Nick Piggin | 1 Dec 2008 09:33
Picon

[patch][rfc] fs: shrink struct dentry

Hi,
Comments?
Thanks,
Nick

--
struct dentry is one of the most critical structures in the kernel. So it's
sad to see it going neglected.

With CONFIG_PROFILING turned on (which is probably the common case at least
for distros and kernel developers), sizeof(struct dcache) == 208 here
(64-bit). This gives 19 objects per slab.

I packed d_mounted into a hole, and took another 4 bytes off the inline
name length to take the padding out from the end of the structure. This
shinks it to 200 bytes. I could have gone the other way and increased the
length to 40, but I'm aiming for a magic number, read on...

I then got rid of the d_cookie pointer.

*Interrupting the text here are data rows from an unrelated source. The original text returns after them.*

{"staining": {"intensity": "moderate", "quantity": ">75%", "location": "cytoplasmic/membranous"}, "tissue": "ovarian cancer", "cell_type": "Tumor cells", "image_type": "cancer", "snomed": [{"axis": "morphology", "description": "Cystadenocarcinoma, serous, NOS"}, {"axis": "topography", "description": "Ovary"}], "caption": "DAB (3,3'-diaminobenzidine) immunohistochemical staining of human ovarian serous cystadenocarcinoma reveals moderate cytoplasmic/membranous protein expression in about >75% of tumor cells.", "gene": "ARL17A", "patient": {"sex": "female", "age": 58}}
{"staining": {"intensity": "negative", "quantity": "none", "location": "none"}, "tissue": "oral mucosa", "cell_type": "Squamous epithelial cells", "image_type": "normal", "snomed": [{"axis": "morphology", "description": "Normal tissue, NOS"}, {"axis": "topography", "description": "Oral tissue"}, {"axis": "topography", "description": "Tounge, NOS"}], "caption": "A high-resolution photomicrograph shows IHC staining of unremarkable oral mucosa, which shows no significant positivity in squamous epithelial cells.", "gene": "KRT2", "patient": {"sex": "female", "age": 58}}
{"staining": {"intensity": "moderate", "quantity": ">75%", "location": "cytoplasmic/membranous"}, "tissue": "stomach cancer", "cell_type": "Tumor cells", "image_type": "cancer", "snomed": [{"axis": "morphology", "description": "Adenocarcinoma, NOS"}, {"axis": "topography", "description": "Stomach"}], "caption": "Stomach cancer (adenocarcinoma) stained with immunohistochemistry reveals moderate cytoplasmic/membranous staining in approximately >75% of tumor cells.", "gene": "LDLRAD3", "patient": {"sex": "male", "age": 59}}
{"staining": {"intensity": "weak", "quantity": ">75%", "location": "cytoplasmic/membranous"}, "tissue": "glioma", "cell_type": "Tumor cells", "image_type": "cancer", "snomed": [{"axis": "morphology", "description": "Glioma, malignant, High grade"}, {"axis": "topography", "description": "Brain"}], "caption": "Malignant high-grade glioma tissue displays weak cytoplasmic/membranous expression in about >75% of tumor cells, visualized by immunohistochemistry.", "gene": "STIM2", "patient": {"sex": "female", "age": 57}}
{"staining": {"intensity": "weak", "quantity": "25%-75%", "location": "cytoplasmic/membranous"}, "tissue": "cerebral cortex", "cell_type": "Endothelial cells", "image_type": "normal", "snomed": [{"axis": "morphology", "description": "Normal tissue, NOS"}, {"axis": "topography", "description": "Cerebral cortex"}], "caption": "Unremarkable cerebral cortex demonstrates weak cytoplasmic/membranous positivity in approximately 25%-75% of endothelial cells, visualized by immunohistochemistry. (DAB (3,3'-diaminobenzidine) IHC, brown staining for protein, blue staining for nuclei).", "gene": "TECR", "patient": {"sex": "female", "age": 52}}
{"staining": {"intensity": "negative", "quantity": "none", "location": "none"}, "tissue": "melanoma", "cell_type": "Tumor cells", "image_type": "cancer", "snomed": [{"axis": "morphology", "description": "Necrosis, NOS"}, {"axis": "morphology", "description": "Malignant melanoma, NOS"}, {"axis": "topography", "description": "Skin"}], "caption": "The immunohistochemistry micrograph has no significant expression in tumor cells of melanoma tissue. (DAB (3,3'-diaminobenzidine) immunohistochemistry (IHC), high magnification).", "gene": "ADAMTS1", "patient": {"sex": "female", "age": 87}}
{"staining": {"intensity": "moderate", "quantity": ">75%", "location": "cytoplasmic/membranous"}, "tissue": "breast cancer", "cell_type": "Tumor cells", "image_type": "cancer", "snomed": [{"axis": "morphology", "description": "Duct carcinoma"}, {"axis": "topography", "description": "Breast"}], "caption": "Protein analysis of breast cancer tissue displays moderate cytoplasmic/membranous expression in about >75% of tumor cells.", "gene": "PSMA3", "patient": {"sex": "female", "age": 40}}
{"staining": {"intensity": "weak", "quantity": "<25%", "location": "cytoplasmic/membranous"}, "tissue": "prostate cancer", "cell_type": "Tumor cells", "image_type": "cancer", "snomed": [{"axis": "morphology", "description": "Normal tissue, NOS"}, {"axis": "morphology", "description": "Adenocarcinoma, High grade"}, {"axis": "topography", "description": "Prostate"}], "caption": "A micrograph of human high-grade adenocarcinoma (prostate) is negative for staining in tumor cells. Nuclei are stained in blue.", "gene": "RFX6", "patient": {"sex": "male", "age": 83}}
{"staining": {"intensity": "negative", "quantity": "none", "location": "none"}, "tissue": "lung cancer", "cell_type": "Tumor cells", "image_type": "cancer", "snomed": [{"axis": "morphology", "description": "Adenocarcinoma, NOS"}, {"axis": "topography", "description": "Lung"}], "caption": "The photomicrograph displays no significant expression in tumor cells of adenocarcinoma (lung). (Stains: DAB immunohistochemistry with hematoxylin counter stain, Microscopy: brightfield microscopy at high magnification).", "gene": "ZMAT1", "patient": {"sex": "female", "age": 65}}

This shrinks it to 192 bytes. Rant:
why was this ever a good idea? The cookie system should increase its hash
size or use a tree or something if lookups are a problem. Also the "fast
dcookie lookups" in oprofile should be moved into the dcookie code -- how
can oprofile possibly care about the dcookie_mutex? It gets dropped after
get_dcookie() returns so it can't be providing any sort of protection.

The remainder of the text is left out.